Der Seno Almirantazgo bildet zusammen mit dem Lago Fagnano, von dem er nur durch eine ca. 10 km lange Landbrücke getrennt ist, einen etwa 180 km langen, von hohen Bergen gesäumten Schlauch, durch den jeder Wind, der nur irgendwie aus Westen kommt, gezwungen wird. Und so wandern wir durch den Sturm der roaring forties und auch die Nacht im Zelt gerät so schnell nicht in Vergessenheit: von weitem hört man die Böen durch die Bäume näherkommen, das Rauschen anschwellen, bis sie das Zelt erfassen und ordentlich durchschütteln. Aber wie es bei diesem Wetter halt so ist: man sieht nicht viel. Die ganze Cordillera im Süden ist tief hinunter in Wolken gehüllt, selbst die Gletscher gegenüber auf den Bergen sind hinter dunklen Wolken verschwunden. Daher ist hier nun für uns das Ende am fin del mundo.
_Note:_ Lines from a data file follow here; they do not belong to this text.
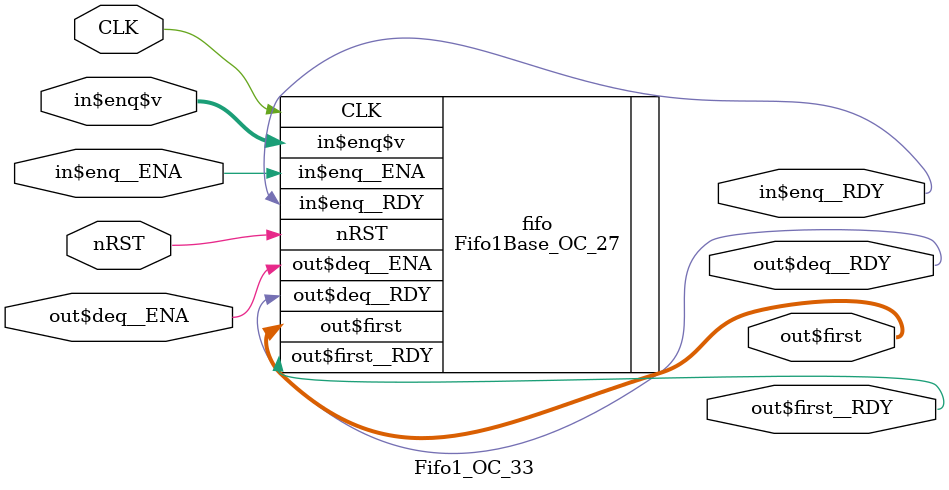
<source format=v>
`include "zynqTop.generated.vh"

`default_nettype none
module Fifo1_OC_33 (input wire CLK, input wire nRST,
    input wire in$enq__ENA,
    input wire [31:0]in$enq$v,
    output wire in$enq__RDY,
    input wire out$deq__ENA,
    output wire out$deq__RDY,
    output wire [31:0]out$first,
    output wire out$first__RDY);
    Fifo1Base_OC_27 fifo (.CLK(CLK), .nRST(nRST),
        .in$enq__ENA(in$enq__ENA),
        .in$enq$v(in$enq$v),
        .in$enq__RDY(in$enq__RDY),
        .out$deq__ENA(out$deq__ENA),
        .out$deq__RDY(out$deq__RDY),
        .out$first(out$first),
        .out$first__RDY(out$first__RDY));
endmodule 

`default_nettype wire    // set back to default value

</source>
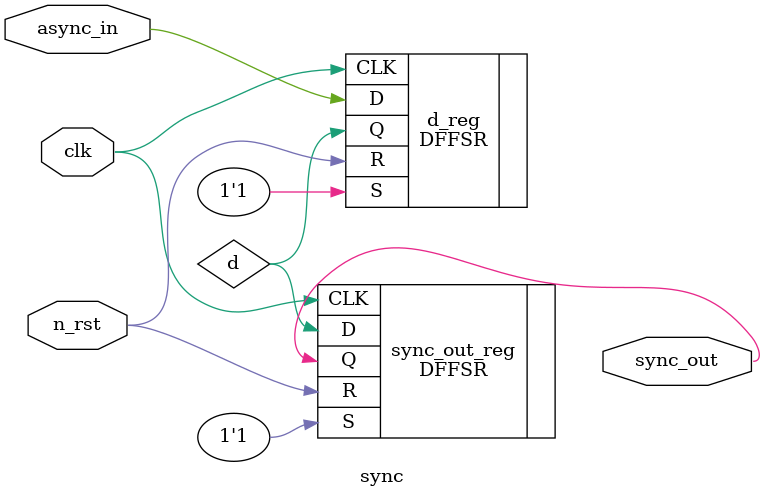
<source format=v>

module sync ( clk, n_rst, async_in, sync_out );
  input clk, n_rst, async_in;
  output sync_out;
  wire   d;

  DFFSR d_reg ( .D(async_in), .CLK(clk), .R(n_rst), .S(1'b1), .Q(d) );
  DFFSR sync_out_reg ( .D(d), .CLK(clk), .R(n_rst), .S(1'b1), .Q(sync_out) );
endmodule


</source>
Dafür überrascht uns der übernächste Tag mit Schnee auf den Bergen, nicht nur auf der Cordillera Darwin, sondern auch auf den Bergen hinter uns. (Es ist hier „Hochsommer“) Die Rückfahrt über die zwei 800 m hohen Pässe wird traumhaft: die kleinblättrigen Buchen mit Schnee überzuckert -richtig weihnachtlich-, das weite Trogtal, das sich vom Lago Deseado nach Westen in die Gebirgskette hinein erstreckt, sein Boden weithin ausgefüllt mit rotem Moos, das eingefasst ist vom Grün der Buchen, die sich die Hänge der Berge hinaufziehen, dann die gewellten, von Bergen umstandenen, grasbedeckten, blumenreichen und von Wäldern durchsetzten Ebenen mit ihren Guanacos nahe der Estancia Vicuña, die knackigen Farben, nachdem der frische Wind seine Feuchtigkeit als Schnee in der Cordillera abgeladen hat: hier ist -zumindest zu dieser Jahreszeit und bei diesem Wetter- eines der letzten Paradiese.